• _PROBLEM STATEMENT_
Output, word for word, the span of lines that starts at the one containing "excelência e modernidade" and ends at the last line of the records.

• _MATERIAL TO PROCESS_
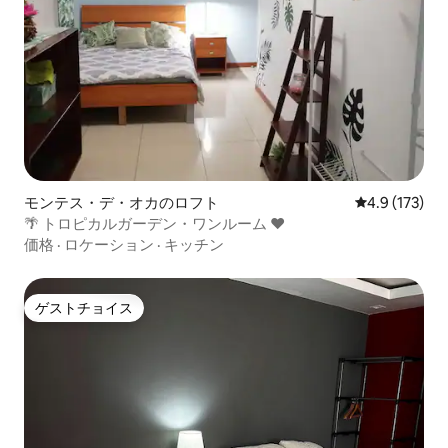
モンテス・デ・オカのロフト
レビュー173
4.9 (173)
🌴 トロピカルガーデン・ワンルーム ❤️
価格
·
ロケーション
·
キッチン
ゲストチョイス
ゲストチョイス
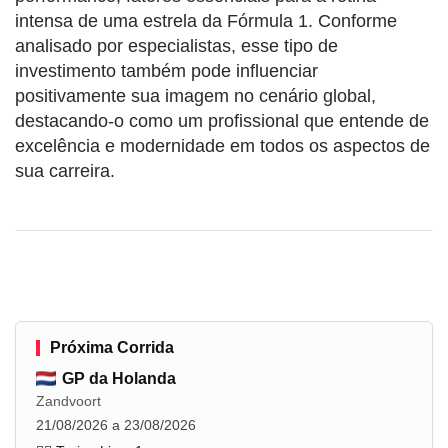
intensa de uma estrela da Fórmula 1. Conforme
analisado por especialistas, esse tipo de
investimento também pode influenciar
positivamente sua imagem no cenário global,
destacando-o como um profissional que entende de
excelência e modernidade em todos os aspectos de
sua carreira.
Próxima Corrida
GP da Holanda
Zandvoort
21/08/2026 a 23/08/2026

• _THE ANSWER_
excelência e modernidade em todos os aspectos de
sua carreira.
Próxima Corrida
GP da Holanda
Zandvoort
21/08/2026 a 23/08/2026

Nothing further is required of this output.